**TASK PROMPT**
Would you please copy the part of the material below that opens with the line containing "fruit: none [216,176,247,208]" and closes with the line containing "jar: none [287,136,336,213]"? Copy it exactly, and only it.

**EXCERPTED RECORDS**
--- START ---
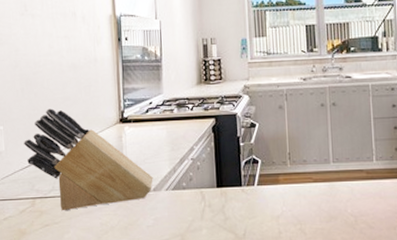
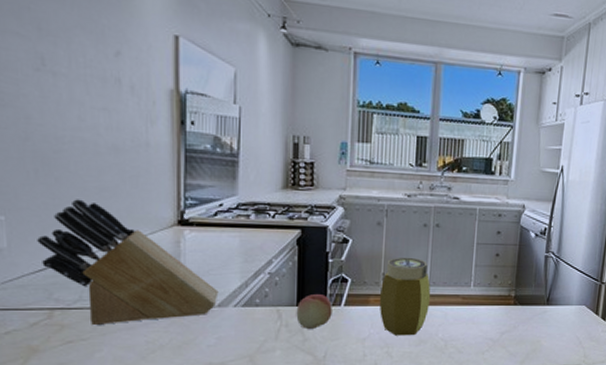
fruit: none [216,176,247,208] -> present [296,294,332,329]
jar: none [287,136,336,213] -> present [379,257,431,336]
--- END ---
--- START ---
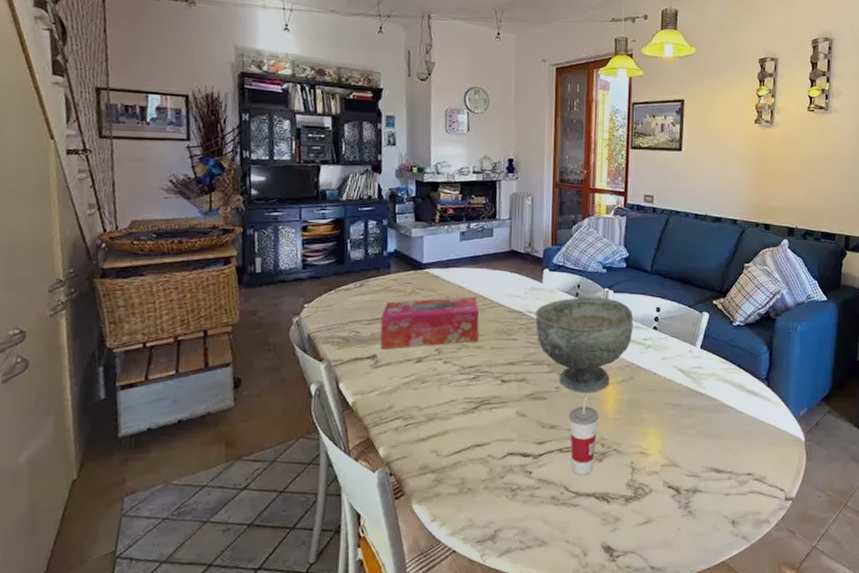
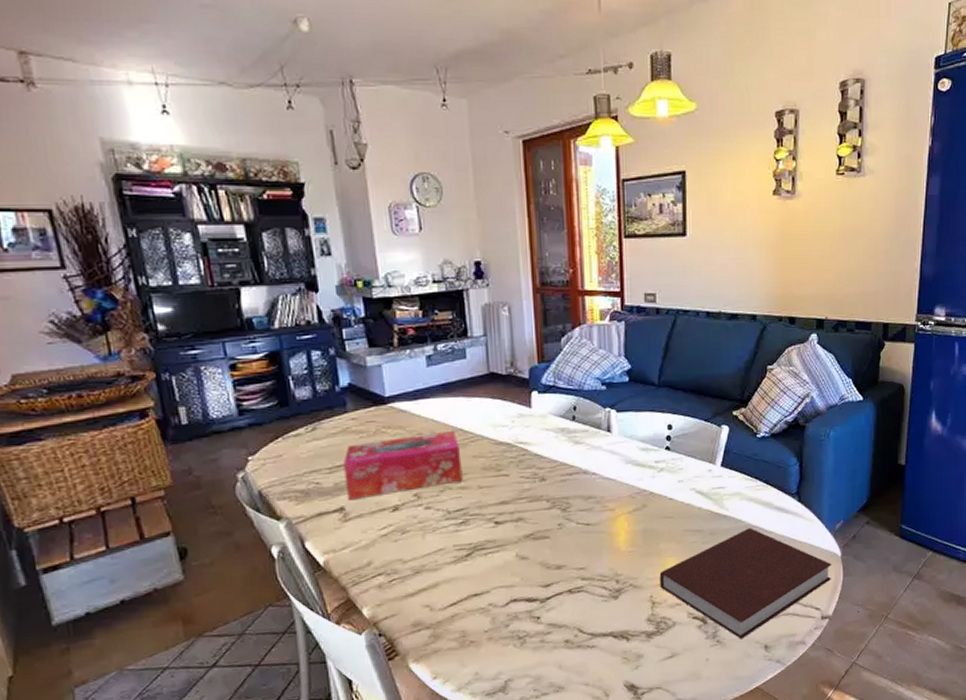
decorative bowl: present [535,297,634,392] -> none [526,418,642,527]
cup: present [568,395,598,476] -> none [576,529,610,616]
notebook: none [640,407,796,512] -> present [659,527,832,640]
--- END ---
**REPLY TO THE TASK**
fruit: none [216,176,247,208] -> present [296,294,332,329]
jar: none [287,136,336,213] -> present [379,257,431,336]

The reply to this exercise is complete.